De l’indifférence à la gloire universelle
Après la guerre, à partir des fragments retrouvés, un moulage est réalisé et la tête reconstituée. L’ange, véritable « emblème national » a retrouvé sa tête remise en place officiellement le 13 février 1926. Plus que sur un piédestal, il accédait ce jour-là au panthéon des gloires universelles. Un symbole inspiré et inspirant comme le souligne le journaliste Marc Blanc en 1932 : soigneusement drapé sous son manteau et confiant dans la beauté de ses boucles frisées, il semble, merveille parmi tant de merveilles, envisager l’avenir avec sérénité … Près de huit décennies plus tard, en 1991, il était classé (ainsi que la cathédrale évidemment !) à l’inventaire du Patrimoine mondiale de l’Unesco.



Un sourire qui pétille
Henri Abelé, propriétaire d’une grande maison de champagne et mécène réputé de la cathédral fonde après la guerre, avec l’architecte Max Sainsaulieu, la Société des Amis de la cathédrale de Reims. II propose aussi à l’archevêque de Reims, la commercialisation d’une marque de Champagne, le Champagne des cathédrales dont les bénéfices iraient à l’archevêché. On dit que le prélat qui ne voulait froisser personne (tout au moins dans le monde du champagne), refusa. Henri Abelé déposera cependant le 27 mai 1918 la marque Sourire de Reims devenue depuis une grande cuvée*.
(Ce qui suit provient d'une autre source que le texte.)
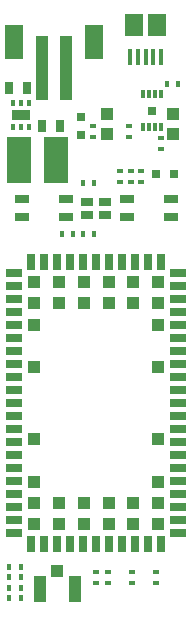
<source format=gtp>
G75*
%MOIN*%
%OFA0B0*%
%FSLAX25Y25*%
%IPPOS*%
%LPD*%
%AMOC8*
5,1,8,0,0,1.08239X$1,22.5*
%
%ADD10R,0.01575X0.05315*%
%ADD11R,0.05906X0.07480*%
%ADD12R,0.04921X0.02559*%
%ADD13R,0.03150X0.03150*%
%ADD14R,0.02400X0.01800*%
%ADD15R,0.04134X0.08661*%
%ADD16R,0.03937X0.04134*%
%ADD17R,0.01800X0.02400*%
%ADD18R,0.02756X0.05512*%
%ADD19R,0.05512X0.02756*%
%ADD20R,0.03937X0.03937*%
%ADD21R,0.03937X0.03150*%
%ADD22R,0.06299X0.11811*%
%ADD23R,0.03937X0.21654*%
%ADD24R,0.02800X0.04100*%
%ADD25R,0.01181X0.03150*%
%ADD26R,0.02600X0.02600*%
%ADD27R,0.03937X0.04331*%
%ADD28R,0.06299X0.03543*%
%ADD29R,0.01181X0.02362*%
%ADD30R,0.07874X0.15748*%
D10*
X0089045Y0187969D03*
X0091604Y0187969D03*
X0094163Y0187969D03*
X0096723Y0187969D03*
X0099282Y0187969D03*
D11*
X0098100Y0198500D03*
X0090226Y0198461D03*
D12*
X0087782Y0140551D03*
X0087782Y0134449D03*
X0102545Y0134449D03*
X0102545Y0140551D03*
X0067545Y0140551D03*
X0067545Y0134449D03*
X0052782Y0134449D03*
X0052782Y0140551D03*
D13*
X0072663Y0162047D03*
X0072663Y0167953D03*
X0097711Y0149000D03*
X0103616Y0149000D03*
D14*
X0092663Y0149900D03*
X0089163Y0149900D03*
X0085663Y0149900D03*
X0085663Y0146100D03*
X0089163Y0146100D03*
X0092663Y0146100D03*
X0099163Y0157100D03*
X0099163Y0160900D03*
X0088663Y0161100D03*
X0088663Y0164900D03*
X0076663Y0164900D03*
X0076663Y0161100D03*
X0077663Y0016400D03*
X0081663Y0016400D03*
X0089663Y0016400D03*
X0089663Y0012600D03*
X0081663Y0012600D03*
X0077663Y0012600D03*
X0097663Y0012600D03*
X0097663Y0016400D03*
D15*
X0070471Y0010500D03*
X0058856Y0010500D03*
D16*
X0064663Y0016514D03*
D17*
X0048763Y0007500D03*
X0052563Y0007500D03*
X0052563Y0011000D03*
X0052563Y0014500D03*
X0048763Y0014500D03*
X0048763Y0011000D03*
X0048763Y0018000D03*
X0052563Y0018000D03*
X0066263Y0129000D03*
X0070063Y0129000D03*
X0073263Y0129000D03*
X0077063Y0129000D03*
X0077063Y0146000D03*
X0073263Y0146000D03*
X0101263Y0179000D03*
X0105063Y0179000D03*
D18*
X0099317Y0119547D03*
X0094986Y0119547D03*
X0090656Y0119547D03*
X0086325Y0119547D03*
X0081994Y0119547D03*
X0077663Y0119547D03*
X0073333Y0119547D03*
X0069002Y0119547D03*
X0064671Y0119547D03*
X0060341Y0119547D03*
X0056010Y0119547D03*
X0056010Y0025453D03*
X0060341Y0025453D03*
X0064671Y0025453D03*
X0069002Y0025453D03*
X0073333Y0025453D03*
X0077663Y0025453D03*
X0081994Y0025453D03*
X0086325Y0025453D03*
X0090656Y0025453D03*
X0094986Y0025453D03*
X0099317Y0025453D03*
D19*
X0105026Y0029193D03*
X0105026Y0033524D03*
X0105026Y0037854D03*
X0105026Y0042185D03*
X0105026Y0046516D03*
X0105026Y0050846D03*
X0105026Y0055177D03*
X0105026Y0059508D03*
X0105026Y0063839D03*
X0105026Y0068169D03*
X0105026Y0072500D03*
X0105026Y0076831D03*
X0105026Y0081161D03*
X0105026Y0085492D03*
X0105026Y0089823D03*
X0105026Y0094154D03*
X0105026Y0098484D03*
X0105026Y0102815D03*
X0105026Y0107146D03*
X0105026Y0111476D03*
X0105026Y0115807D03*
X0050301Y0115807D03*
X0050301Y0111476D03*
X0050301Y0107146D03*
X0050301Y0102815D03*
X0050301Y0098484D03*
X0050301Y0094154D03*
X0050301Y0089823D03*
X0050301Y0085492D03*
X0050301Y0081161D03*
X0050301Y0076831D03*
X0050301Y0072500D03*
X0050301Y0068169D03*
X0050301Y0063839D03*
X0050301Y0059508D03*
X0050301Y0055177D03*
X0050301Y0050846D03*
X0050301Y0046516D03*
X0050301Y0042185D03*
X0050301Y0037854D03*
X0050301Y0033524D03*
X0050301Y0029193D03*
D20*
X0056994Y0032146D03*
X0065262Y0032146D03*
X0073530Y0032146D03*
X0081797Y0032146D03*
X0090065Y0032146D03*
X0098333Y0032146D03*
X0098333Y0039232D03*
X0090065Y0039232D03*
X0081797Y0039232D03*
X0073530Y0039232D03*
X0065262Y0039232D03*
X0056994Y0039232D03*
X0056994Y0046319D03*
X0056994Y0060492D03*
X0098333Y0060492D03*
X0098333Y0046319D03*
X0098333Y0084508D03*
X0098333Y0098681D03*
X0098333Y0105768D03*
X0090065Y0105768D03*
X0081797Y0105768D03*
X0073530Y0105768D03*
X0065262Y0105768D03*
X0056994Y0105768D03*
X0056994Y0112854D03*
X0065262Y0112854D03*
X0073530Y0112854D03*
X0081797Y0112854D03*
X0090065Y0112854D03*
X0098333Y0112854D03*
X0056994Y0098681D03*
X0056994Y0084508D03*
D21*
X0074711Y0135335D03*
X0080616Y0135335D03*
X0080616Y0139665D03*
X0074711Y0139665D03*
D22*
X0077049Y0193063D03*
X0050278Y0193063D03*
D23*
X0059726Y0184126D03*
X0067600Y0184126D03*
D24*
X0054604Y0177524D03*
X0048704Y0177524D03*
X0059693Y0165019D03*
X0065593Y0165019D03*
D25*
X0093211Y0164488D03*
X0095179Y0164488D03*
X0097148Y0164488D03*
X0099116Y0164488D03*
X0099116Y0175512D03*
X0097148Y0175512D03*
X0095179Y0175512D03*
X0093211Y0175512D03*
D26*
X0096163Y0170000D03*
D27*
X0103163Y0168846D03*
X0103163Y0162154D03*
X0081163Y0162154D03*
X0081163Y0168846D03*
D28*
X0052663Y0168500D03*
D29*
X0052663Y0164563D03*
X0050104Y0164563D03*
X0055223Y0164563D03*
X0055223Y0172437D03*
X0052663Y0172437D03*
X0050104Y0172437D03*
D30*
X0052052Y0153525D03*
X0064257Y0153525D03*
M02*

</source>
*Deux cuvées Sourire de Reims aujourd’hui dont la dernière, le millésime 2008 (chardonnay 60 % et pinot noir 40 %) récoltés dans la Côte des blancs et la Montagne de Reims et une cuvée en Rosé (100 % pinot noir des Riceys) millésime 2006 issu d’un processus de macération courte (36 à 48 heures). La Maison de Champagne Abelé (50, rue de Sillery à Reims) fondée en 1757 a été rachetée en 1985 par le Groupe espagnol familial Freixenet.

Document annexe :
Le sourire disparaît au Ve siècle
Extrait du discours d’Arnaud d’Hauterives* sur “Le sourire dans l’art”. Après une évocation des statues de Bouddha et des oeuvres grecques archaïques, il constatait :
“Le sourire disparaît au Ve siècle… en Occident et l’art chrétien ne le sert guère par la suite, malgré le motif de la Nativité. Il faut donc attendre la cathédrale du sourire et cet ange de Reims si miraculeusement préservé. La sculpture gothique, en symbolisant la réconciliation de l’homme et de Dieu, incarné pour le rachat de l’humanité souffrante, rejoint l’esthétique archaïque et Malraux, avec justesse, évoque la connivence bouleversante, par delà les siècles, de ce sourire spirituel : placés côte à côte, l’ange au sourire de Reims et une tête de Bouddha n’imposent-t-ils pas la présence d’un autre monde ?”
*Le comte Arnaud d’Hauterives, peintre et graveur, disparu en janvier 2018 a été trois fois président de l’Académie des Beaux-Arts avant d’en devenir secrétaire perpétuel.